The crucial thing is that there is common purpose and common intelligence - however crazy mailing list flame wars can get sometimes - and committed, caring people. Some of us may be crazy zealots, some picky and argumentative - Debian is what we have in common, pretty much.

It doesn't depend on physical ability. Espy (Joel Klecker) was one of our best and brightest until his death at age 21: almost nobody knew he was dying until after his death. My own physical limitations are pretty much irrelevant provided I can type.

It does depend on collaboration and the strange, dysfunctional family that is our community and the wider FLOSS community in which we share and in which some of us have multiple identities in working with different projects.
This is going to end up too long for Planet Debian - I'll end this post here and then continue with some points on how to contribute and why employers should let their employers work on FLOSS.

Sunday, 3 April 2016

Helping out around the edges ...

for two point releases of Debian CDs.

Lots of testing, lots of folk chatting on IRC on #debian-cd - it's a good process.

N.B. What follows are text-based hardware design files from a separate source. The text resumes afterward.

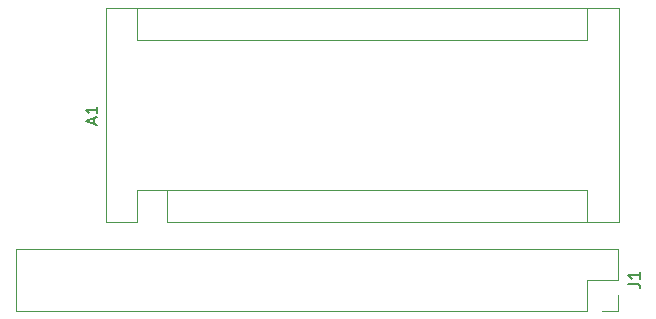
<source format=gbr>
G04 #@! TF.GenerationSoftware,KiCad,Pcbnew,(5.1.0-0)*
G04 #@! TF.CreationDate,2019-11-12T18:04:14-08:00*
G04 #@! TF.ProjectId,ArduinoSerialCard,41726475-696e-46f5-9365-7269616c4361,rev?*
G04 #@! TF.SameCoordinates,Original*
G04 #@! TF.FileFunction,Legend,Top*
G04 #@! TF.FilePolarity,Positive*
%FSLAX46Y46*%
G04 Gerber Fmt 4.6, Leading zero omitted, Abs format (unit mm)*
G04 Created by KiCad (PCBNEW (5.1.0-0)) date 2019-11-12 18:04:14*
%MOMM*%
%LPD*%
G04 APERTURE LIST*
%ADD10C,0.120000*%
%ADD11C,0.150000*%
G04 APERTURE END LIST*
D10*
X186750000Y-81280000D02*
X186750000Y-82610000D01*
X186750000Y-82610000D02*
X185420000Y-82610000D01*
X186750000Y-80010000D02*
X184150000Y-80010000D01*
X184150000Y-80010000D02*
X184150000Y-82610000D01*
X184150000Y-82610000D02*
X135830000Y-82610000D01*
X135830000Y-77410000D02*
X135830000Y-82610000D01*
X186750000Y-77410000D02*
X135830000Y-77410000D01*
X186750000Y-77410000D02*
X186750000Y-80010000D01*
X143380000Y-57020000D02*
X143380000Y-75060000D01*
X186820000Y-57020000D02*
X143380000Y-57020000D01*
X186820000Y-75060000D02*
X186820000Y-57020000D01*
X184150000Y-72390000D02*
X184150000Y-75060000D01*
X148590000Y-72390000D02*
X184150000Y-72390000D01*
X148590000Y-72390000D02*
X148590000Y-75060000D01*
X184150000Y-59690000D02*
X184150000Y-57020000D01*
X146050000Y-59690000D02*
X184150000Y-59690000D01*
X146050000Y-59690000D02*
X146050000Y-57020000D01*
X143380000Y-75060000D02*
X146050000Y-75060000D01*
X148590000Y-75060000D02*
X186820000Y-75060000D01*
X146050000Y-72390000D02*
X146050000Y-75060000D01*
X148590000Y-72390000D02*
X146050000Y-72390000D01*
D11*
X187642380Y-80343333D02*
X188356666Y-80343333D01*
X188499523Y-80390952D01*
X188594761Y-80486190D01*
X188642380Y-80629047D01*
X188642380Y-80724285D01*
X188642380Y-79343333D02*
X188642380Y-79914761D01*
X188642380Y-79629047D02*
X187642380Y-79629047D01*
X187785238Y-79724285D01*
X187880476Y-79819523D01*
X187928095Y-79914761D01*
X142406666Y-66754285D02*
X142406666Y-66278095D01*
X142692380Y-66849523D02*
X141692380Y-66516190D01*
X142692380Y-66182857D01*
X142692380Y-65325714D02*
X142692380Y-65897142D01*
X142692380Y-65611428D02*
X141692380Y-65611428D01*
X141835238Y-65706666D01*
X141930476Y-65801904D01*
X141978095Y-65897142D01*
M02*

</source>
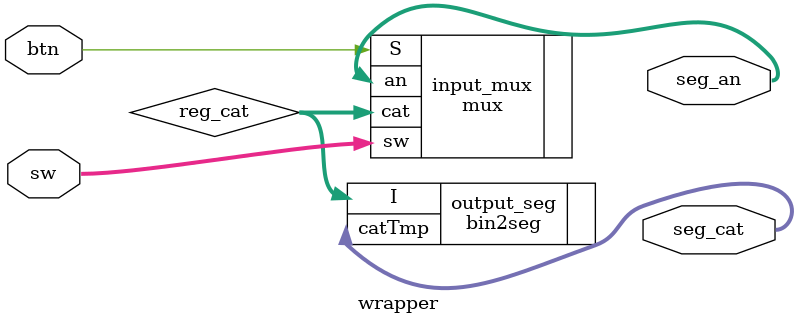
<source format=v>
`timescale 1ns / 1ps


module wrapper(
    input [7:0]sw,
    input [0:0]btn,
    output [7:0]seg_cat,
    output [3:0]seg_an
    );
wire [3:0]reg_cat;
wire [1:0]reg_an;
mux input_mux(.S(btn[0]), .sw(sw), .cat(reg_cat), .an(seg_an));
bin2seg output_seg(.I(reg_cat), .catTmp(seg_cat));
    
endmodule

</source>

Very impressed by processes behind the scenes to obtain necessary computer accounts, access to machines and various other things that are absolutely necessary and invisible from the outside. Hofstadter's law applies of course - it always takes longer than you think, even when you take into account Hofstadter's law.

Also many thanks for the patience and tolerance of people I've known for many years but who I get to see all too seldom. It's a nice group to be with, as ever.

Sunday, 8 November 2015

MiniDebconf 2015 ARM, Cambridge - ARM, Cambridge 1640 - final wrap-up - thanks to all

Two days worth of sprints - lots of hugely good work done.

Two days worth of open days with talks - lots of interest, feedback, chatting out of earshot in the breakout rooms.

Two days worth of monetary and other input from all the sponsors:  ARM, Codethink, Cosworth, Hewlett Packard Enterprise Collabora  - PRICELESS

Sociableness in pubs and so on overnight

Thanks also to Steve and Jo McIntyre for a houseful of guests and to all on front desk

And also lastly, again to ARM, as in all these posts because of this great venue and for the small army of ARM pass holders who have let us in and out of doors all this time.